The Adventure of Sun ‘n Fun Continues

Jon Whittle

I have no history with hot air balloons, but plenty with Wacos since my father was an avid restorer of the antique airplanes. And I even had hopes of learning to fly my dad’s mainstay, Big Red. That was before he and two others in the airplane went down into Lake Apopka (I have yet put the details to writing, and I’m not sure I’m ready to here in this blog, so bear with me).

So suffice it to say, when Peter Bowers of Michigan-based Waco Classic Aircraft Corporation ( contacted the magazine that its new YMF D model would be at Sun ‘n Fun, my interest was piqued — for very personal reasons.

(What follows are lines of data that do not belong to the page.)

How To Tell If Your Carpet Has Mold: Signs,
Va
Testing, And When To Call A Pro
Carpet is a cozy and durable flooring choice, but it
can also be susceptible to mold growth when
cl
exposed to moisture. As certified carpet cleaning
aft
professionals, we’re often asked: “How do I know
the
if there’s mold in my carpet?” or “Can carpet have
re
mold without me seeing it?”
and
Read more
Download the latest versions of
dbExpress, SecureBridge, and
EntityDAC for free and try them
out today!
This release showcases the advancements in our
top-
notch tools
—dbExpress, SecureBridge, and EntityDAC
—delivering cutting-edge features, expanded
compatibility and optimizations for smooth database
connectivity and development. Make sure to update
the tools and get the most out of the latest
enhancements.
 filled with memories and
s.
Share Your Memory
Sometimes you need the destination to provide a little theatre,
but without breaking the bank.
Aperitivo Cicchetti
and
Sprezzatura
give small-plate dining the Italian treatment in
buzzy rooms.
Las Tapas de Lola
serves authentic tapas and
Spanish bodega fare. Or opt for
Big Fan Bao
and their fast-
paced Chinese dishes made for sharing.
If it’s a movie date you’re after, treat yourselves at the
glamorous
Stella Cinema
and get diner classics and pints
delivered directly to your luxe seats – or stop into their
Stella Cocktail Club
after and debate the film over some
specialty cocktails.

Like I’ve mentioned in past blogs, I never looked back after my dad’s death. Little did I know that a company had started a modern production of the Waco YMF in the early 80s with the first YMF receiving FAA certification under the original Waco type certificate a few years later. The new D Model settled into Sun n Fun for a week of demo rides and aerobatic performances with Bob Wagner at the stick — and I had a chance to hop in for a ride.

The balloon experience took a bit longer than anticipated so I barely made our appointment. I literally jumped out of the chase van and beelined to where the demo airplane was parked on the flight line, right next to the Aeroshell Team’s T-6s. A sight in and of itself!

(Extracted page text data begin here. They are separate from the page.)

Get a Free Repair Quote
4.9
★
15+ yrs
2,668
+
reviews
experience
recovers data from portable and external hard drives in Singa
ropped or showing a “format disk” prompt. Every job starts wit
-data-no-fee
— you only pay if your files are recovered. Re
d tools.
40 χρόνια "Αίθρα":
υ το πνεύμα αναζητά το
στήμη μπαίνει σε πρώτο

Pilot Bob Wagner got me situated in the front cockpit, briefing me about the controls, attaching my harness belt and helping me don the helmet. It was familiar from the moment I walked up to the airplane, but when he yelled “Clear the prop!” and the 300 hp Jacobs radial engine roared to life, I was back home. I can’t explain it properly, but that’s as close as I can get to it in words. Bob taxied out to the runway and we and another airplane were cleared for a tandem takeoff immediately after some warbirds that were ahead of us. We flew out as a group before Bob split off and headed south to do some maneuvers. It was a beautiful day for an open cockpit experience. The wind rushing by, the comforting rumble of the engine.

Bob’s voice came over the radio and told me to take the stick. I did some turns and then straight and level flight before performing a stall. It felt very stable. He then took the controls and said “Here’s how you do a lazy 8 for your commercial license, nice and easy.” I quickly pointed out that I wasn’t going for a commercial license, but he had already commenced the maneuver. It seemed pointless to add that I had never experienced a Lazy 8! It was smooth as silk. I loved it, my laughs disappeared into the windstream! After completing the maneuver, he then piped into my ear “This is how you do a FUN Lazy 8!” I stopped my protest b/c it was too late, he had already begun the FUN maneuver. Wow! My delight overtook my fear as I was pressed down into my seat. Leveling out, we headed back in to join the war bird arrival at Linder. As we cruised along, I couldn’t help wonder what my dad would think. Not only about me in this moment and my renewed interest in flying, but about how much the Waco has progressed with modern production. The pilot’s cockpit is outfitted with a glass panel, something that was not even around when my dad was. And I had to chuckle that it now had LED landing lights! If he had lived into this century, unlike some his age, I’m sure he would have embraced such technology (and would have become computer savvy and surfed the Internet). Despite the technology and the modern production, I’m sure the flight experience is not so different from that of decades ago in his vintage aircraft restorations. I can hear his laugh, not too unlike mine just moments prior.

After a smooth and easy landing, we taxied back to the Waco’s parking spot so Bob could get ready to perform with the warbirds. Just before thanking Bob (another ironic twist, for my dad's name was Bob), I asked him if he might have known my father. Yes, he had met him, he told me, when he had been hired to deliver one my father’s last restorations, a taperwing, to the gentleman who had purchased it. I didn’t really know what to say…I wanted him to give a yes answer, but didn’t expect it. So I just said, thank you for a great ride and took my leave.

As a kid, I went to Sun ‘n Fun quite a few times with my father and I remember them as being fun. But, my first Sun ‘n Fun in nearly 30 years was one to remember, on so many levels. I can’t even imagine what 2011 will be like!